Douma was previously imprisoned for his activism under the governments of former presidents Hosni Mubarak — who was deposed during the revolution — and Mohamed Morsi, the Muslim Brotherhood-affiliated president elected after the uprising.
Thirty-four other, less-prominent prisoners also received pardons Saturday, according to an official decree and a separate list published on social media by Tarek El-Awady, a member of the presidential pardon committee.
Egyptian human rights defenders and former political prisoners hailed the decision to free Douma.
“Douma has not been released from prison for one day since 2013,” Mona Seif, the sister of one of Egypt’s most prominent political prisoners, Alaa Abdel Fattah, tweeted Saturday. “If there is anyone who deserves freedom it is him.”
Mostafa Al-A’sar, an Egyptian human rights defender and journalist who was imprisoned for several years, shared an old photo of Douma and him, smiling, “before prisons and detention centers.”
“May God compensate you, Douma, for the years of your life that they stole … 10 years of arrest, unjust imprisonment and solitary confinement,” he tweeted. “Freedom for all detainees.”
The latest round of pardons comes after the release of two other famous political prisoners last month. Patrick George Zaki, a human rights researcher who had been sentenced just the day before in connection with an article he wrote on the treatment of the Christian minority in Egypt, was pardoned along with the human rights lawyer Mohamed El-Baqer ahead of a national holiday in July.
Their cases, along with Douma’s, came to symbolize the narrowing of civic space in Egypt, where Sisi has carried out a far-reaching crackdown on dissent over the past decade. Officially, the government maintains that Egypt has no political prisoners. But human rights groups and researchers estimate that tens of thousands of people — including journalists, activists and academics — have been arrested on political grounds.
In 2021, the Biden administration imposed new human-rights conditions on security aid to Egypt, ultimately deciding in early 2022 to withhold $130 million of the $1.3 billion in U.S. security assistance that Egypt receives annually.
With Egypt facing a deepening economic crisis and desperate for foreign funding, Sisi has taken steps in recent years to address international criticism of Egypt’s human rights record. The government unveiled the country’s first human rights strategy in October 2021, to mixed reviews. Sisi announced plans last year for a national dialogue billed as a forum for debate over political, economic and social reforms. And in April 2022, he reactivated the committee charged with administering presidential pardons of detainees.
Since then, more than 1,400 people have been released from pretrial detention, according to state media.

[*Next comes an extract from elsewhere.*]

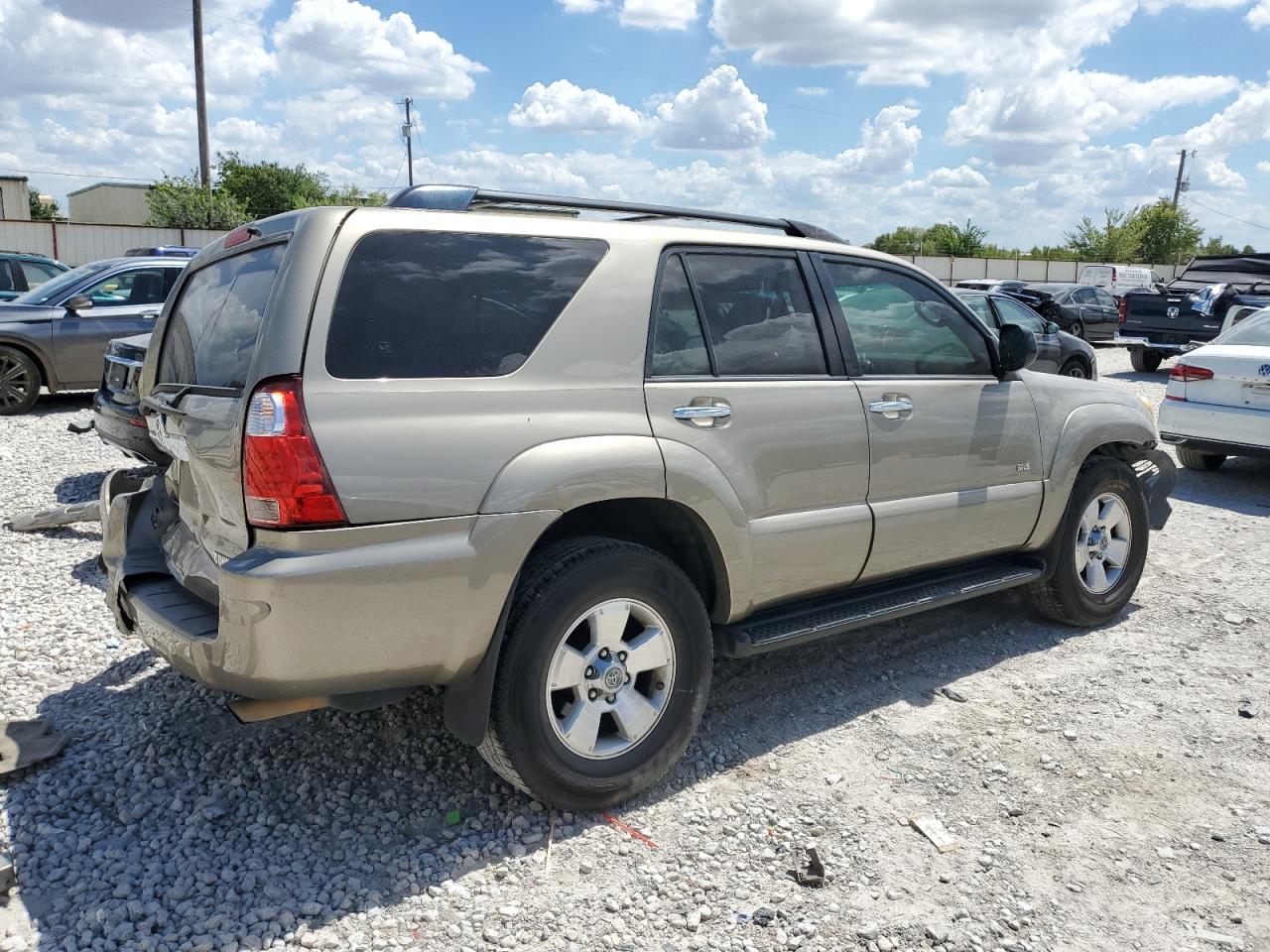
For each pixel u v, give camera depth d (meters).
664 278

Still, the Egyptian government continues to imprison critics — and some analysts and political opponents have called the national dialogue little more than theater.
The U.S. State Department faces a Sept. 30 deadline to decide whether to hold back any portion of the roughly $300 million of foreign military funding this year that is subject to human-rights conditions.
“Just days before the US is set to determine if Egypt has made sufficient human rights progress to warrant conditioned military aid, these releases should be seen as a fig leaf designed to detract from the vast scope of the human rights violations,” said Andrea Prasow, executive director of the Freedom Initiative, which advocates for political prisoners in the Middle East and North Africa.
“It’s a relief that [Douma] will be free,” Prasow said in a statement. “But he is just one of more than 60,000 political prisoners in Egypt.”